*What to produce*. Only lines holding "Военная" are wanted; copy each of them from the records below.

*Stored data entries*.
━━━━━━━━
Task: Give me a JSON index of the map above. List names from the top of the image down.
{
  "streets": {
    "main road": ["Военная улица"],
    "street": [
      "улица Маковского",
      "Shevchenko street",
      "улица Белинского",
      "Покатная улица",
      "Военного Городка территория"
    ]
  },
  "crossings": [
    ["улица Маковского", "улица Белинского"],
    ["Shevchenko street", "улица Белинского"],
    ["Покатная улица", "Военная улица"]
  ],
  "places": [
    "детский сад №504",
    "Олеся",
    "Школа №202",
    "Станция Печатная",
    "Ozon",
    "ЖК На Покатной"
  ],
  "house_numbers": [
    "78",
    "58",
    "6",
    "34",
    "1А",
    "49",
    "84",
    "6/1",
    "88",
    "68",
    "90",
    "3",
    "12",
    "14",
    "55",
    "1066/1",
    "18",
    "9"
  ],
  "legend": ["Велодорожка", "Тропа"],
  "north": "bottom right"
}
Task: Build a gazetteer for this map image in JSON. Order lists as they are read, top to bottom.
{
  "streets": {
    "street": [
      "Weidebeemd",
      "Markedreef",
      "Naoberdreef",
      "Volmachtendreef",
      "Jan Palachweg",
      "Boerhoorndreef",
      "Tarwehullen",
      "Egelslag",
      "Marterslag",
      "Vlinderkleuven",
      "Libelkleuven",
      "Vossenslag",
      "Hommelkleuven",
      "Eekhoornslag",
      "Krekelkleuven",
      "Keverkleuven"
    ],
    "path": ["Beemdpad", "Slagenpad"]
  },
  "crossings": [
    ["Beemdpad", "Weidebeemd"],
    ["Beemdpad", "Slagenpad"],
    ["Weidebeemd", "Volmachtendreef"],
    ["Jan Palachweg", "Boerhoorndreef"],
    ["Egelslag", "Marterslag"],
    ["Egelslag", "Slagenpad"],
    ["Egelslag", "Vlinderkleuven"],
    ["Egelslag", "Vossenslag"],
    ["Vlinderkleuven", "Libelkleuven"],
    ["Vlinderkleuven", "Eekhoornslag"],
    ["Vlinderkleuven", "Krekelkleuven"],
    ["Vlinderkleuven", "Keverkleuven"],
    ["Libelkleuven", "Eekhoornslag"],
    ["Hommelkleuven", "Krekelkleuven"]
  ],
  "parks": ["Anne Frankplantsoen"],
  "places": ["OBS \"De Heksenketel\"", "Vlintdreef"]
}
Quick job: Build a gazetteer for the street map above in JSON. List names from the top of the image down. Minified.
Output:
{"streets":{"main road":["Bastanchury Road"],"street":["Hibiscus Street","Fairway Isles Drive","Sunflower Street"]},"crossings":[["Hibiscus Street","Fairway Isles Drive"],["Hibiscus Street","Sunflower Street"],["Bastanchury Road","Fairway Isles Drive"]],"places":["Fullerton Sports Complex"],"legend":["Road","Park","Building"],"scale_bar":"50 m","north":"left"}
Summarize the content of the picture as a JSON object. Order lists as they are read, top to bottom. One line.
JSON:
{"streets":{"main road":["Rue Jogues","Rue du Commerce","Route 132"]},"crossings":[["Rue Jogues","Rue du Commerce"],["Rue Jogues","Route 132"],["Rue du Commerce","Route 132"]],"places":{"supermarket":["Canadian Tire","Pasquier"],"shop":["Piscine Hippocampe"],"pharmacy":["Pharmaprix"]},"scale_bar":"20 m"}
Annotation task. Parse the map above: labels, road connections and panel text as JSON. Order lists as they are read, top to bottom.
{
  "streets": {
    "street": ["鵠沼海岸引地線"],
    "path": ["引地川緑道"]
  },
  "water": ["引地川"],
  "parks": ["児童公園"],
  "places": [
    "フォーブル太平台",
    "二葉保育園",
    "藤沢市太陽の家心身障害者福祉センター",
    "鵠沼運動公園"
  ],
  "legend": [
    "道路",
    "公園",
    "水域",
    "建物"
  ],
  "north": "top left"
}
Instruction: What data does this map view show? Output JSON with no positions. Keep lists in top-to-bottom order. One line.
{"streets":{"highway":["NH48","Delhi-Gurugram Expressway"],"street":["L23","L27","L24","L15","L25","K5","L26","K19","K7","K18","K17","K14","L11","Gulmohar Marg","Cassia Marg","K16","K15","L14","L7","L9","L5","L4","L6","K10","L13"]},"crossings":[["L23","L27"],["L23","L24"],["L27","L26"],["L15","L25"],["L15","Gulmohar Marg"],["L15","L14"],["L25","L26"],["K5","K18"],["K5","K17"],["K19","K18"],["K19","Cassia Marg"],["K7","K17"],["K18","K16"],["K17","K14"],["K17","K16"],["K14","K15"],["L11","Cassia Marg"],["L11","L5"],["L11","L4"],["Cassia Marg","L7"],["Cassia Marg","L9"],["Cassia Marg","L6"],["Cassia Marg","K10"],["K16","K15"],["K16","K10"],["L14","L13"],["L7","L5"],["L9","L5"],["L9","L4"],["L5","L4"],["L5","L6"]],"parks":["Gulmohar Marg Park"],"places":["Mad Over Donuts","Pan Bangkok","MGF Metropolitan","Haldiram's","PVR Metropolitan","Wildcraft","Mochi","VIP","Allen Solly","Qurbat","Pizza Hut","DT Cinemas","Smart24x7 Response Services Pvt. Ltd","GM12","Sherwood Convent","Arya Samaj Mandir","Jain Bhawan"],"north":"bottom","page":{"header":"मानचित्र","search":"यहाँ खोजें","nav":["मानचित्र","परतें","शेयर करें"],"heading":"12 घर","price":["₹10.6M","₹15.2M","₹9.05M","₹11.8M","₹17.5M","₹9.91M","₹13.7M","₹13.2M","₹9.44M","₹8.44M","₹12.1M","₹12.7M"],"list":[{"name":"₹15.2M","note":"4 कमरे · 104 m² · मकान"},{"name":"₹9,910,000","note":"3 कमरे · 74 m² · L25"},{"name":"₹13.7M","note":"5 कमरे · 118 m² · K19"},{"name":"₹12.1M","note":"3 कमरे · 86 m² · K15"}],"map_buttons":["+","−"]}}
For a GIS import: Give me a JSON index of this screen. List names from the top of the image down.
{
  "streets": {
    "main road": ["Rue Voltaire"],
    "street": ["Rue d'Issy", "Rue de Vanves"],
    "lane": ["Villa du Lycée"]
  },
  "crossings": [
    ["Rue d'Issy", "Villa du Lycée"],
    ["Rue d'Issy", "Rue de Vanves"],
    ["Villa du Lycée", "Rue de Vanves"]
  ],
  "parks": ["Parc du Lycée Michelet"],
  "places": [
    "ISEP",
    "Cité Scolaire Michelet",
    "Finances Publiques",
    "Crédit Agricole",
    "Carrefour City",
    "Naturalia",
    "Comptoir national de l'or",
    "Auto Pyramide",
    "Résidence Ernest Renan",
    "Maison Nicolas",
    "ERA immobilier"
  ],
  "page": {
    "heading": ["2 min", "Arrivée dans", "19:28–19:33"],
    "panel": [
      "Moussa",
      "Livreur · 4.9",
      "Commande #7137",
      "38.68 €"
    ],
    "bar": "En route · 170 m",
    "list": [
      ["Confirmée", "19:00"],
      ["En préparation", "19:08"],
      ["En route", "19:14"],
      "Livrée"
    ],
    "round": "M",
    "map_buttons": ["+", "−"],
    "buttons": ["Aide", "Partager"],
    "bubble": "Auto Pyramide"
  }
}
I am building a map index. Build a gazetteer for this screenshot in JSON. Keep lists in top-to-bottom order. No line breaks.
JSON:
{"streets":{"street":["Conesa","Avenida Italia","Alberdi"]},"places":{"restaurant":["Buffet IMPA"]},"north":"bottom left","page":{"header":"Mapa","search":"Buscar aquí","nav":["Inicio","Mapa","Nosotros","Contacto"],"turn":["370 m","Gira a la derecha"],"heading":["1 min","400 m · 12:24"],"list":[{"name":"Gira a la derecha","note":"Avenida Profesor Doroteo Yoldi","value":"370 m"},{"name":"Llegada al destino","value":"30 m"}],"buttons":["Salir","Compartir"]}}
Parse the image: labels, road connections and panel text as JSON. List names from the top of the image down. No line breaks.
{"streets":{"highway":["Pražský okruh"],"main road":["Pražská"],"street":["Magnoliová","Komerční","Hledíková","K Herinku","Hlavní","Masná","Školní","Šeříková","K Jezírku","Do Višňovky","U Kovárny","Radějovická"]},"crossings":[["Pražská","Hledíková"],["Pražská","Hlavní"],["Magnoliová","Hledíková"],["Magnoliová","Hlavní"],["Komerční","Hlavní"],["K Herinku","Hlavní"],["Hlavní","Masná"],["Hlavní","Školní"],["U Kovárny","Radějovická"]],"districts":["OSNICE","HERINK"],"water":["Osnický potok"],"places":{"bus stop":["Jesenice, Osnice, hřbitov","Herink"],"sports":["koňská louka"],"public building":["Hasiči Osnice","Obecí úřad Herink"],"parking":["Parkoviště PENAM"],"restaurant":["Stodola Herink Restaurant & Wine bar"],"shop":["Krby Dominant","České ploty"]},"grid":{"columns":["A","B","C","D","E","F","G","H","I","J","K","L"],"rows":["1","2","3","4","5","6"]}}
━━━━━━━━
*Finished task*.
    "main road": ["Военная улица"],
    ["Покатная улица", "Военная улица"]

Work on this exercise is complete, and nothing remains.